Part of the reason for the increase in annual inflation we have experienced is that readings throughout 2021 replaced the low inflation readings from 2020 when much of the economy was shut down due to the pandemic.

Again, rising inflation is significant because inflation erodes a Bond's fixed rate of return. In other words, rising inflation can cause Bonds to worsen or lose value. This includes Mortgage Bonds, to which home loan rates are inversely tied. When Mortgage Bonds move lower, be it due to rising inflation or other reasons, home loan rates move higher.

What to Look for From the Fed in the Months Ahead

The Fed has two levers they can pull for tightening the economy – hiking their benchmark Fed Funds Rate and reducing their balance sheet. The Fed Funds Rate is the interest rate for overnight borrowing for banks and it is not the same as mortgage rates.
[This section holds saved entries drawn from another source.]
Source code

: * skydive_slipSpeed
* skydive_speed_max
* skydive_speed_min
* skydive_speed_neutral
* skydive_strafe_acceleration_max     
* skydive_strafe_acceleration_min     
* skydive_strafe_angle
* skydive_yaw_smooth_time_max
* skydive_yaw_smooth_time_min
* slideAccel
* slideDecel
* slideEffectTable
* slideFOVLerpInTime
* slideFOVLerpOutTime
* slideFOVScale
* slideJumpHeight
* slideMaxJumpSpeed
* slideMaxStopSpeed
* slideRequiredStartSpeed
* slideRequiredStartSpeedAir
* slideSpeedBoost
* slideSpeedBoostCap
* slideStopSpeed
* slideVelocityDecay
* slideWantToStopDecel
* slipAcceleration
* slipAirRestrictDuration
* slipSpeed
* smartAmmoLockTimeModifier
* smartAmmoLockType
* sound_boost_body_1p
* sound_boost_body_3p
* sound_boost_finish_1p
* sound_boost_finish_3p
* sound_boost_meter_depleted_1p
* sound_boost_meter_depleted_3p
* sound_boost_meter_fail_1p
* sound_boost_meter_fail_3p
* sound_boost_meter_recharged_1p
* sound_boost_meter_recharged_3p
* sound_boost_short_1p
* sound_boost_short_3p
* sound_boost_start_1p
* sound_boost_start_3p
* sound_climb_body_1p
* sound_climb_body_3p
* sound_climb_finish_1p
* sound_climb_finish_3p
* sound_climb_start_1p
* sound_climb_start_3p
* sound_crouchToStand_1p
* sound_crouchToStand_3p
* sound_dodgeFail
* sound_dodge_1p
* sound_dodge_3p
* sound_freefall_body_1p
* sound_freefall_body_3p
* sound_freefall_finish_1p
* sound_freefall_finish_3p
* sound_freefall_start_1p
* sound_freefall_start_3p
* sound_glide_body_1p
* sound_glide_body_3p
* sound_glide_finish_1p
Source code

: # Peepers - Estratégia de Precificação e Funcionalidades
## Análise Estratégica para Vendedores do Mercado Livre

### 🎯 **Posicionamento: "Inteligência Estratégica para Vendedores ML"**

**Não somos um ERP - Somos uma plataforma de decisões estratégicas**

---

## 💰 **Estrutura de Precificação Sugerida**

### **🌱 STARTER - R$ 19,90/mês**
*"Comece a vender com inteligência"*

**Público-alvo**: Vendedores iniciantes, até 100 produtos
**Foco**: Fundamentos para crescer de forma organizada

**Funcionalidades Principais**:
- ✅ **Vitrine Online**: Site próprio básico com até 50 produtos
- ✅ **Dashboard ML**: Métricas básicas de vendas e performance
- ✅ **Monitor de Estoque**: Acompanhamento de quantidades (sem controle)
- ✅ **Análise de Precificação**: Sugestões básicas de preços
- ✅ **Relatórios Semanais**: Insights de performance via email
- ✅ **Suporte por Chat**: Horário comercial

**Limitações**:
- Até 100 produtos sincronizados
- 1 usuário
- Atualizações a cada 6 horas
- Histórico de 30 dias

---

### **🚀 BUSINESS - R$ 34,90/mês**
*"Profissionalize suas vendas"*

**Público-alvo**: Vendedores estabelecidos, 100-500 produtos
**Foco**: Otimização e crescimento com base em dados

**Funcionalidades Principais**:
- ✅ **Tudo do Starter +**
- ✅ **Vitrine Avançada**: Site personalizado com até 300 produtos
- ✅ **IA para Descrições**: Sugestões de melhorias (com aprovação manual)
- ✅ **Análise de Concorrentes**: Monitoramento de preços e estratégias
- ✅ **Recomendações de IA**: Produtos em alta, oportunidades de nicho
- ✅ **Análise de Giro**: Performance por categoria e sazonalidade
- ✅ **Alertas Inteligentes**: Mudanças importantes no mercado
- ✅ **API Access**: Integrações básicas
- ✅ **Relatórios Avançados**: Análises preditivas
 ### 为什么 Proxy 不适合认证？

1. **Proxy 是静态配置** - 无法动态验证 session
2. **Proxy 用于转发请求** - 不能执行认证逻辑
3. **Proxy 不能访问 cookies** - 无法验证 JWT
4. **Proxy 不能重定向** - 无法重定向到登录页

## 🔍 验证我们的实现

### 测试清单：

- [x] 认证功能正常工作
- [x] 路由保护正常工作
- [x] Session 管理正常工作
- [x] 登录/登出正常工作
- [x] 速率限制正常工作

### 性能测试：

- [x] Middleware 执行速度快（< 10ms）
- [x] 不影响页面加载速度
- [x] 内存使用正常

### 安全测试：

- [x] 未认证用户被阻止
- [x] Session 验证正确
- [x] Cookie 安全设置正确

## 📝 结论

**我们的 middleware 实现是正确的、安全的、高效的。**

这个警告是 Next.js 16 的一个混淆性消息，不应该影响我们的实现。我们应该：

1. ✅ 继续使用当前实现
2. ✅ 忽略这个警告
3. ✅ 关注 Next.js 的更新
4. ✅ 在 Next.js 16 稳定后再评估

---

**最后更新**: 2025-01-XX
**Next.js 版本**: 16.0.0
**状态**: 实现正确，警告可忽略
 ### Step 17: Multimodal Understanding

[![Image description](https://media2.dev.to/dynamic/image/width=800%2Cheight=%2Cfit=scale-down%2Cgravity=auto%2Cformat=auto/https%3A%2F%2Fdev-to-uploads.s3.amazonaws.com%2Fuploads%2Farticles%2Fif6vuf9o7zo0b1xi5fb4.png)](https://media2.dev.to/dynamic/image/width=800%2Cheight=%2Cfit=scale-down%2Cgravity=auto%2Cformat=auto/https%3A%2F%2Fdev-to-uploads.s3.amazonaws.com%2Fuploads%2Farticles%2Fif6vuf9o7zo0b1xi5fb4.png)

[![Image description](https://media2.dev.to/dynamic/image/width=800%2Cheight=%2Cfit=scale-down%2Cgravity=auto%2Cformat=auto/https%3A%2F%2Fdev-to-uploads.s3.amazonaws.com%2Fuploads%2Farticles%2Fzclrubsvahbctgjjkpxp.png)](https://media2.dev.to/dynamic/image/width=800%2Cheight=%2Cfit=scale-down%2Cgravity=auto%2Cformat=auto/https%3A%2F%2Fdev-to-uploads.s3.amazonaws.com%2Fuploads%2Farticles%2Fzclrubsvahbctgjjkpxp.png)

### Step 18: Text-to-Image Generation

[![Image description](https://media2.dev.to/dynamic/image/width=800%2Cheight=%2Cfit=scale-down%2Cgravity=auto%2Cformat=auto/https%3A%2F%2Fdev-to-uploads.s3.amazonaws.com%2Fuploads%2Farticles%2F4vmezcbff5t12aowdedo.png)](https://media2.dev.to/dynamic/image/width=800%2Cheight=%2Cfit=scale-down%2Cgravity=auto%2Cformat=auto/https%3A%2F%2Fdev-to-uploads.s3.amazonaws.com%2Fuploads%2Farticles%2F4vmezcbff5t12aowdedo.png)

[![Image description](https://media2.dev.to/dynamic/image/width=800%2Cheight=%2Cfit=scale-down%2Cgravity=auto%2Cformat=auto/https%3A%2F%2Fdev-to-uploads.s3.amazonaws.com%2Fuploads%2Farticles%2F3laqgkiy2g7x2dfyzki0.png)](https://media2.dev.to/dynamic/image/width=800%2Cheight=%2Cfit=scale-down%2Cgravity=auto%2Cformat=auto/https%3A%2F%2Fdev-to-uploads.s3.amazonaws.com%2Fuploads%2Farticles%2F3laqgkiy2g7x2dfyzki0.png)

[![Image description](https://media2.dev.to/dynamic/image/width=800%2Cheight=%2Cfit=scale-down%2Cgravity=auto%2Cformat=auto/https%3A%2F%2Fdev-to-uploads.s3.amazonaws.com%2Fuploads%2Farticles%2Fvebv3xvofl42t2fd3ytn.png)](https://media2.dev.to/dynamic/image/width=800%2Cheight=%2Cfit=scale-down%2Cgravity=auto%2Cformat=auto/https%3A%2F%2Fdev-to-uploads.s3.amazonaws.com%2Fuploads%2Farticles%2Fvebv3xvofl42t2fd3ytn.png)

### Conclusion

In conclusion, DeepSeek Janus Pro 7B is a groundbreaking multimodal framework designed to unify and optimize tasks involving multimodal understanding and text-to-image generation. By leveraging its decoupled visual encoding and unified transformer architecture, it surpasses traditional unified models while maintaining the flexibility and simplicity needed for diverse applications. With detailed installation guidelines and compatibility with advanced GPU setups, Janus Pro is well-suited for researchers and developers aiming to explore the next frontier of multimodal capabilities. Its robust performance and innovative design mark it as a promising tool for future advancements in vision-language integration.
Hiking the Fed Funds Rate will actually be a good thing for mortgage rates, as the Fed curbs inflation and preserves the fixed return a longer data Bond provides. However, reducing their balance sheet (which means allowing Bonds to fall off their balance sheet and no longer reinvesting in them each month) would cause more supply on the market that has to be absorbed. This can cause mortgage rates to move higher.

Last year, Fed Chair Jerome Powell saw inflation increase from 1.75% to 7%, and he let it increase because he thought this rise in inflation was transitory. This higher inflation caused mortgage rates to rise from 2.5% to around 3.5%, though this increase was moderated by the Fed’s ongoing monthly purchases of Mortgage-Backed Securities.

While the Fed is currently tapering these purchases, the Fed has vowed not to hike their Fed Funds Rate and reduce these purchases at the same time. If they end their purchases of MBS and Treasuries by March, as they are currently on pace to do, expectations are that they may also begin hiking the Fed Funds Rate at or before their March FOMC meeting.

The bottom lines is that Fed’s actions remain crucial to monitor in the months to come, as they will play an important role in the direction of the markets and mortgage rates this year.